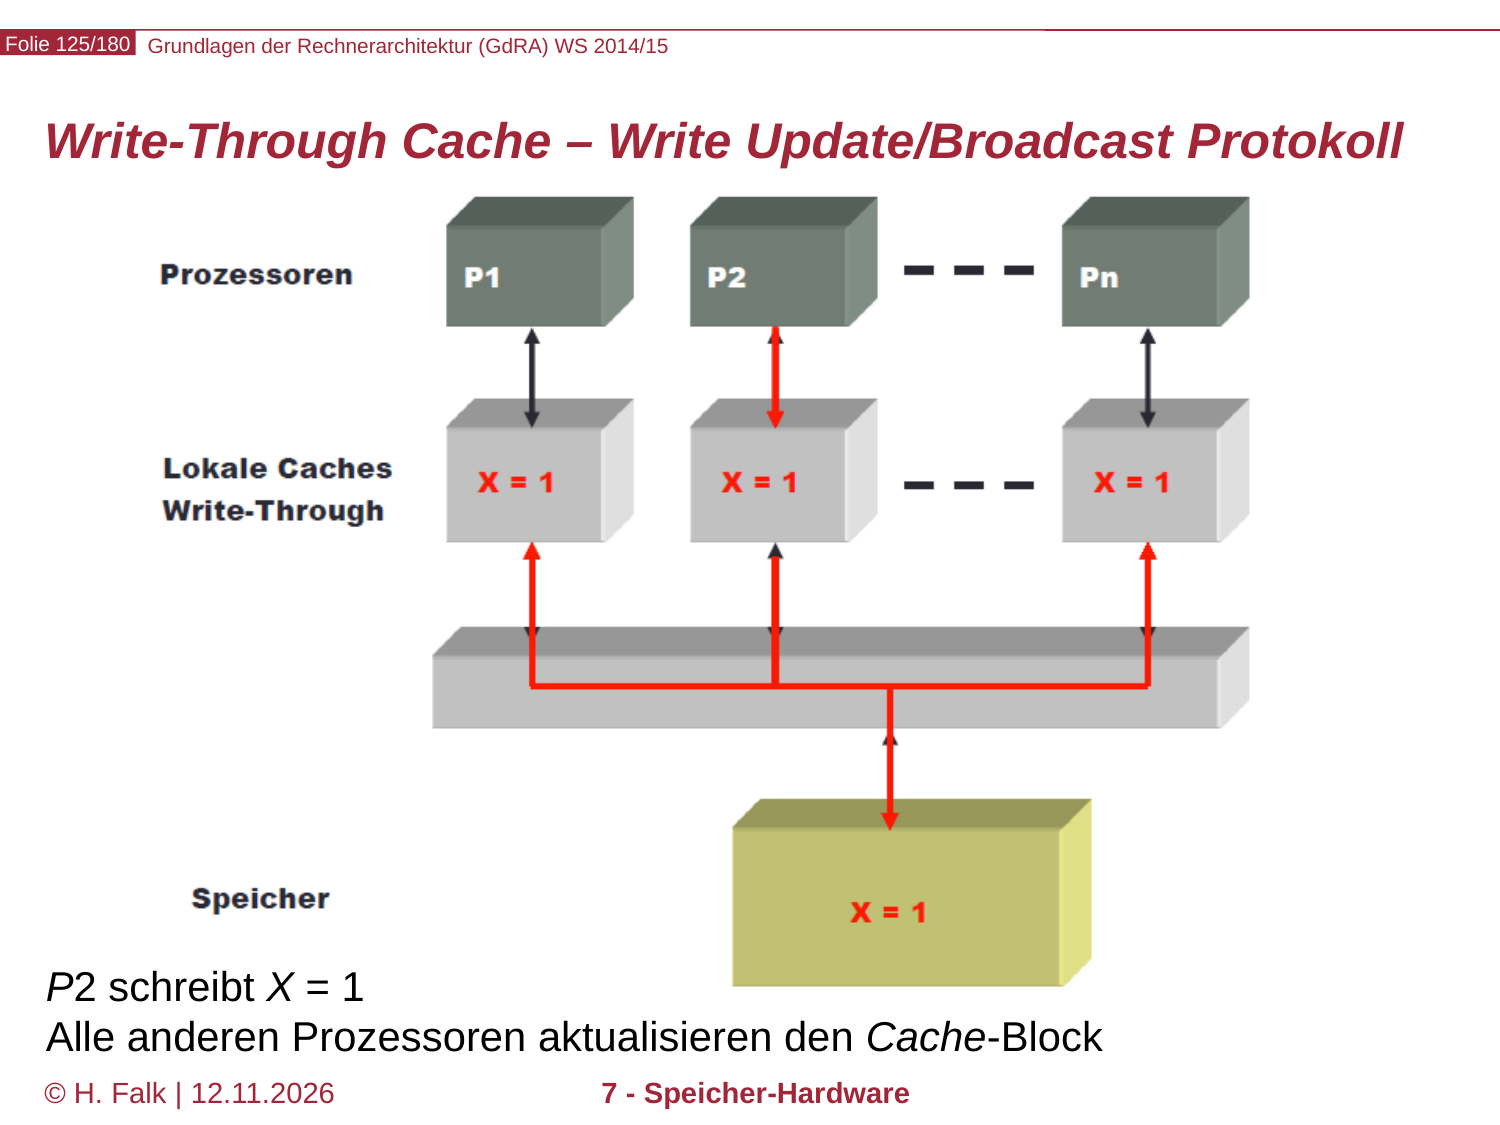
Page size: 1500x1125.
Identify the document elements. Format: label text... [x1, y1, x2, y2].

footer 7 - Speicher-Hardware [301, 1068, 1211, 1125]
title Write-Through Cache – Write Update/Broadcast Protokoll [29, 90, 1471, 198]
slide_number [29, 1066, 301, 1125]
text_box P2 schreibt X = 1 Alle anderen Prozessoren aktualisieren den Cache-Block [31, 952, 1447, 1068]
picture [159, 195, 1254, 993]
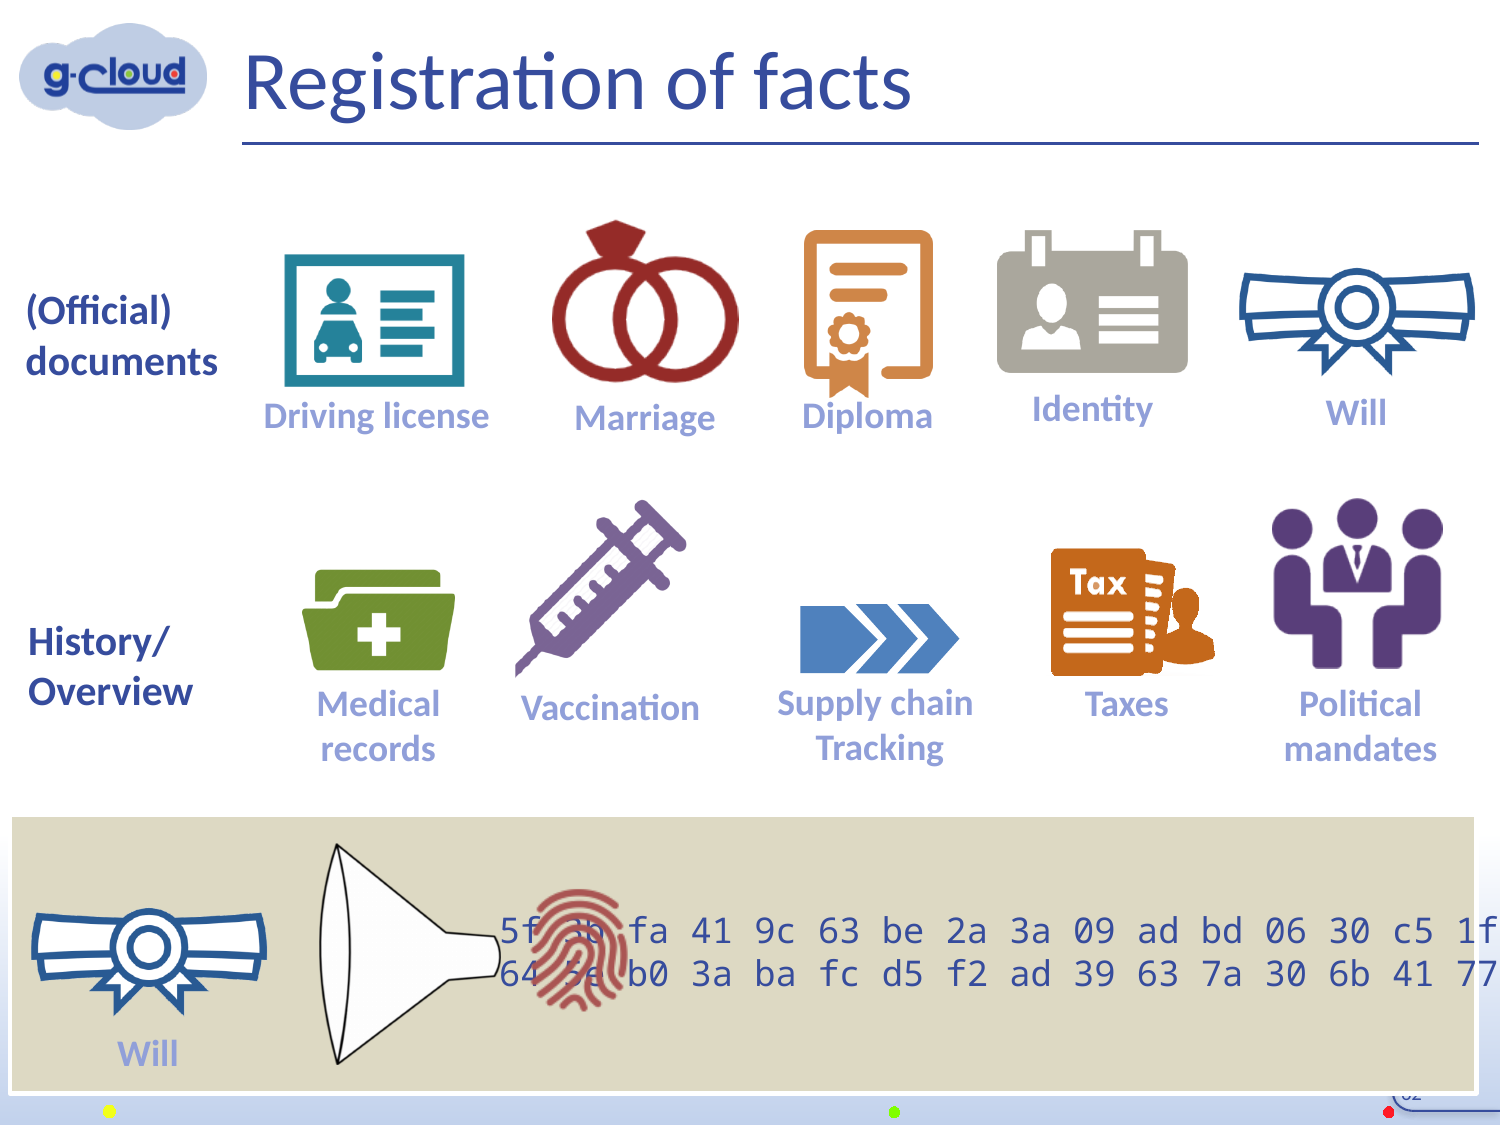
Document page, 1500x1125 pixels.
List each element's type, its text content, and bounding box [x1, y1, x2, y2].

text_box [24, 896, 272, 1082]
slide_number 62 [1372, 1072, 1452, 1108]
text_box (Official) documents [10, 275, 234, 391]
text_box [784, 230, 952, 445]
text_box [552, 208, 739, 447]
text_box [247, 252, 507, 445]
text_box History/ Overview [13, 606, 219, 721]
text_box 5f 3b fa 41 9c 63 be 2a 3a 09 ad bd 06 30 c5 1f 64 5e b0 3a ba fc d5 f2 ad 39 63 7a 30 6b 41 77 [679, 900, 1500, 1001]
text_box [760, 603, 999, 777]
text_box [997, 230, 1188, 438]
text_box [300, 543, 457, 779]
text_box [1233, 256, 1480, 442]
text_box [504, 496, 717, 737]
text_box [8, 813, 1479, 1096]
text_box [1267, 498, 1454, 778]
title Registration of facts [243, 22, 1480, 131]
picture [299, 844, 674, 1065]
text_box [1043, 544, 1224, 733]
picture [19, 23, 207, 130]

_Assignment_
Please write out, exactly as they appear, only the lines from the one holding "text_box [247, 252, 507, 445]" through the end of the data.

_Output of the task_
text_box [247, 252, 507, 445]
text_box History/ Overview [13, 606, 219, 721]
text_box 5f 3b fa 41 9c 63 be 2a 3a 09 ad bd 06 30 c5 1f 64 5e b0 3a ba fc d5 f2 ad 39 63 7a 30 6b 41 77 [679, 900, 1500, 1001]
text_box [760, 603, 999, 777]
text_box [997, 230, 1188, 438]
text_box [300, 543, 457, 779]
text_box [1233, 256, 1480, 442]
text_box [504, 496, 717, 737]
text_box [8, 813, 1479, 1096]
text_box [1267, 498, 1454, 778]
title Registration of facts [243, 22, 1480, 131]
picture [299, 844, 674, 1065]
text_box [1043, 544, 1224, 733]
picture [19, 23, 207, 130]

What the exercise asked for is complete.